──────── Information given ────────

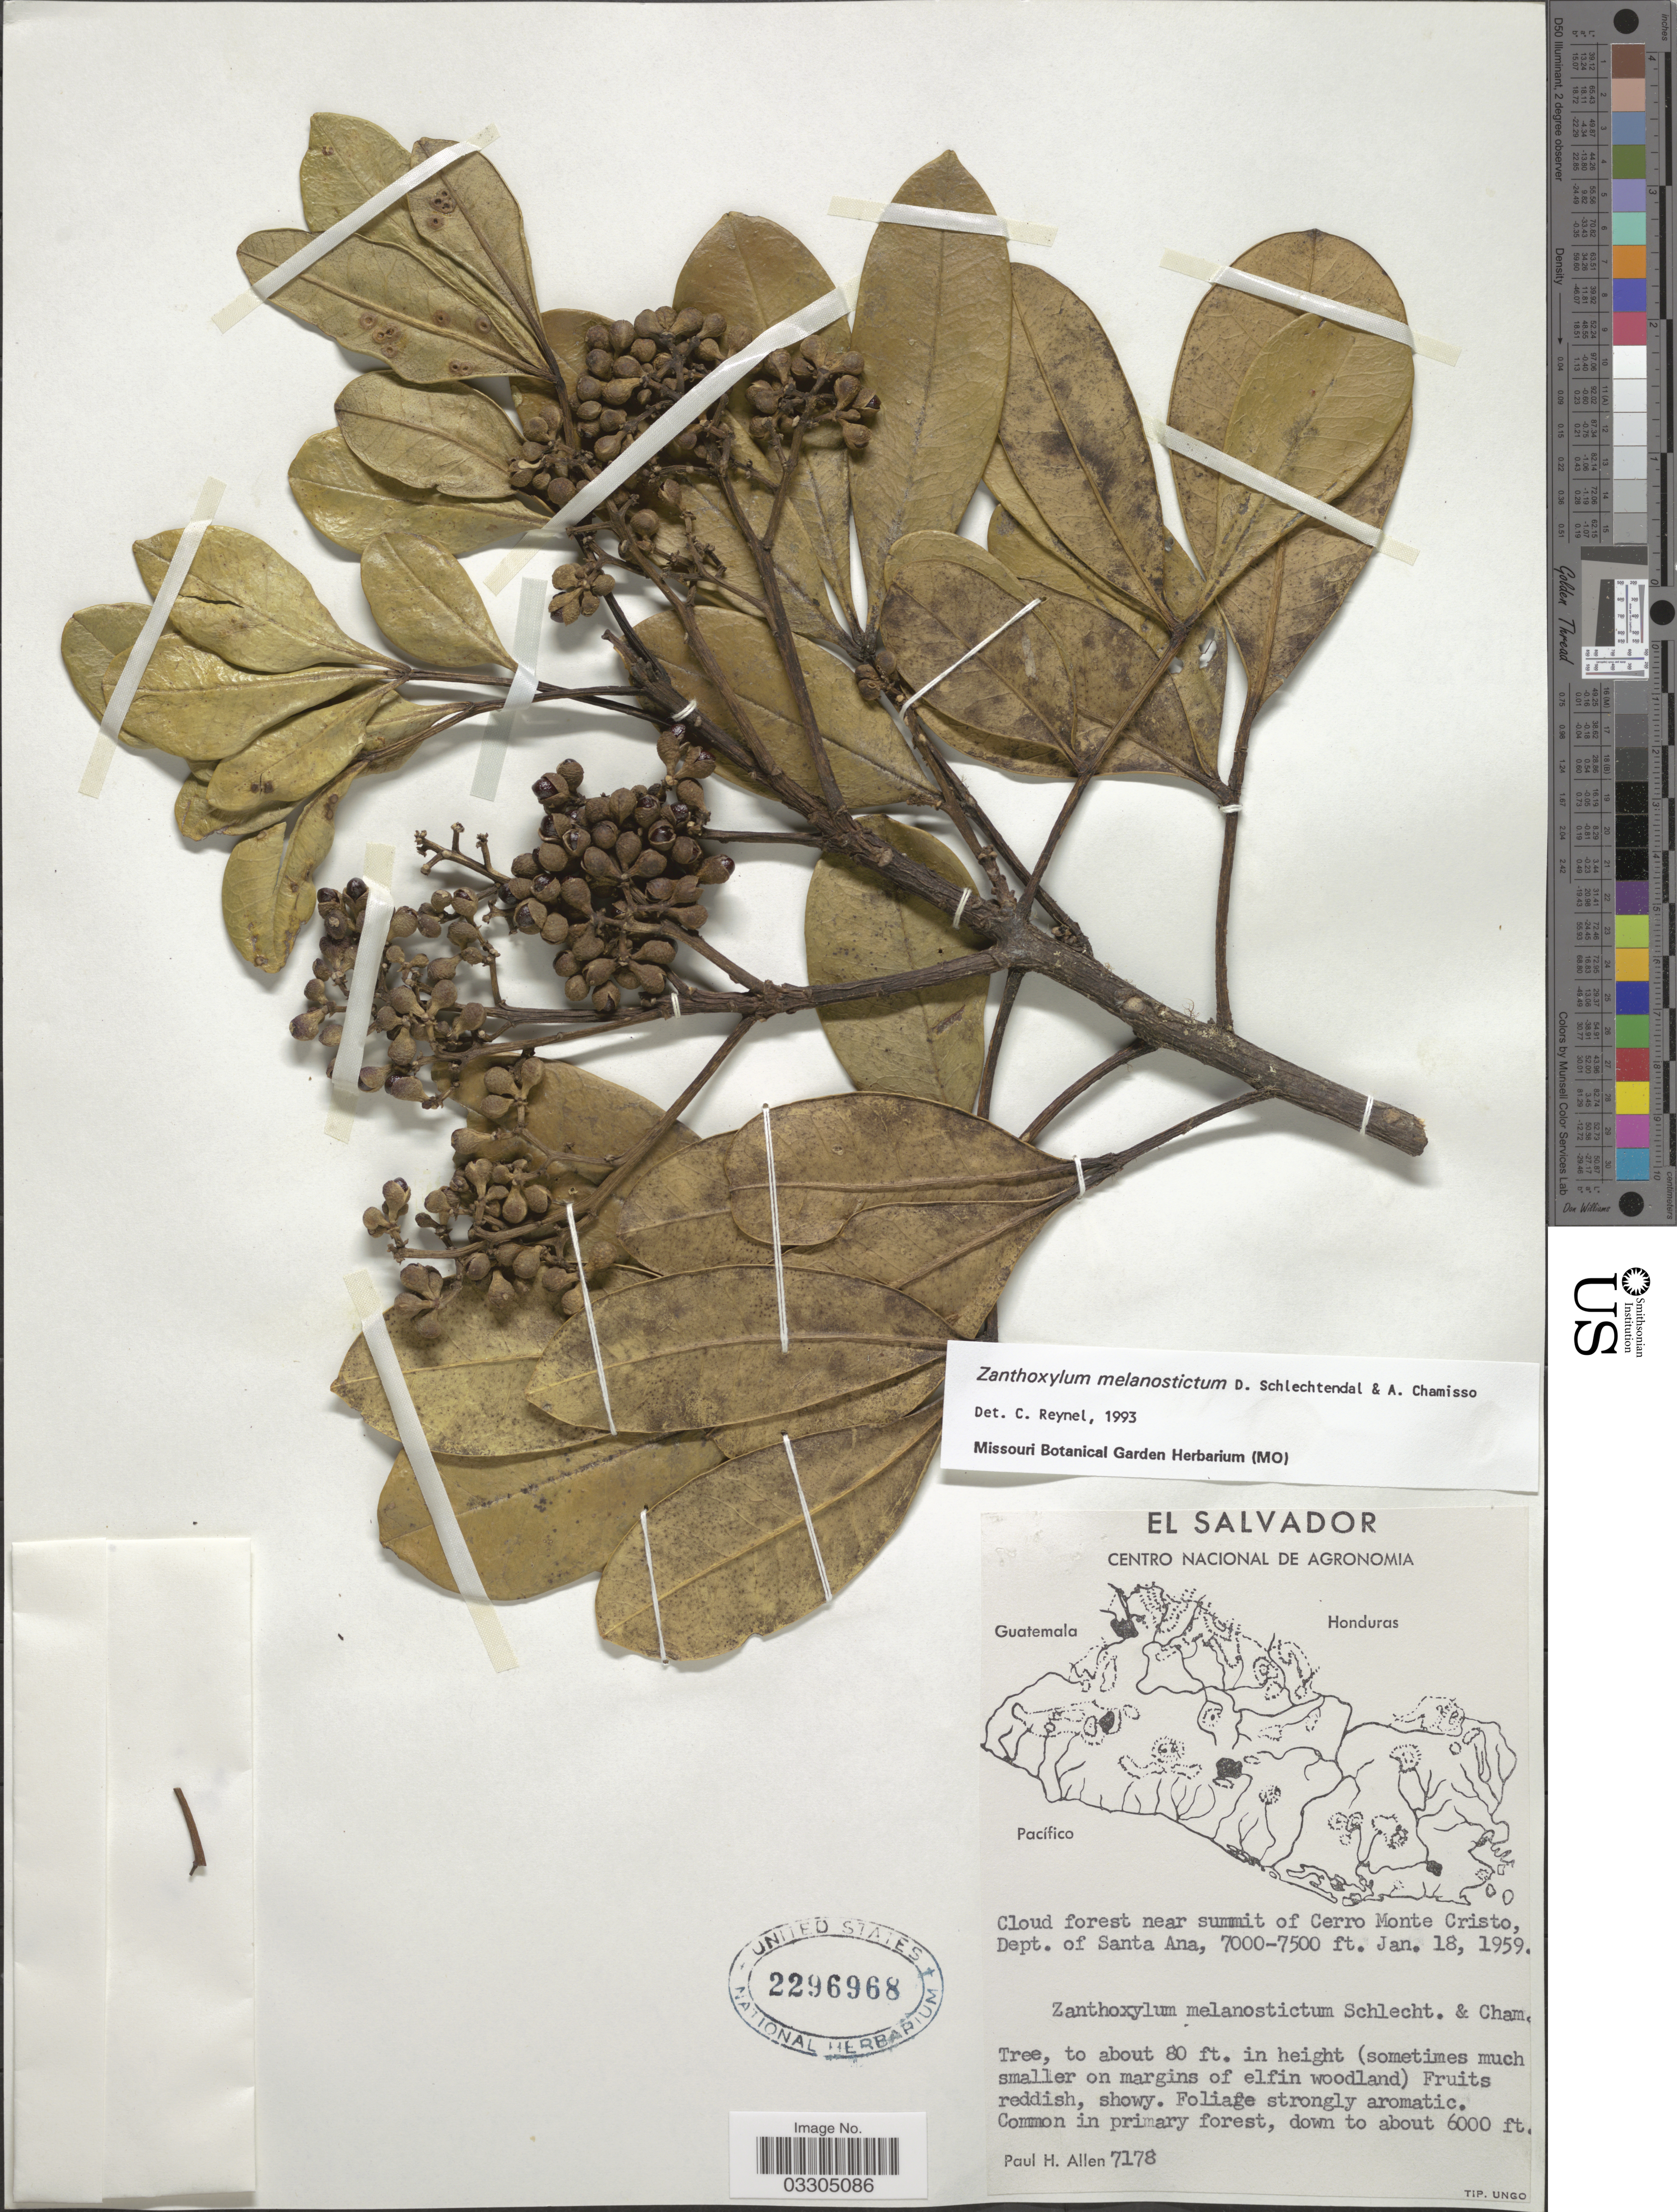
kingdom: Plantae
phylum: Tracheophyta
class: Magnoliopsida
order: Sapindales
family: Rutaceae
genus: Zanthoxylum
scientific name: Zanthoxylum melanostictum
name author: Schltdl. & Cham.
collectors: P. H. Allen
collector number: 7178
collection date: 1959-01-18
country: El Salvador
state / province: Santa Ana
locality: Cloud forest near summit of Cerro Monte Cristo, Dept. of Santa Ana.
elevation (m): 2134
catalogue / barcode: US 2296968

────────

Written exercise —
Copy out every line of the data above word for word, omitting the pictures.

Full response —
kingdom: Plantae
phylum: Tracheophyta
class: Magnoliopsida
order: Sapindales
family: Rutaceae
genus: Zanthoxylum
scientific name: Zanthoxylum melanostictum
name author: Schltdl. & Cham.
collectors: P. H. Allen
collector number: 7178
collection date: 1959-01-18
country: El Salvador
state / province: Santa Ana
locality: Cloud forest near summit of Cerro Monte Cristo, Dept. of Santa Ana.
elevation (m): 2134
catalogue / barcode: US 2296968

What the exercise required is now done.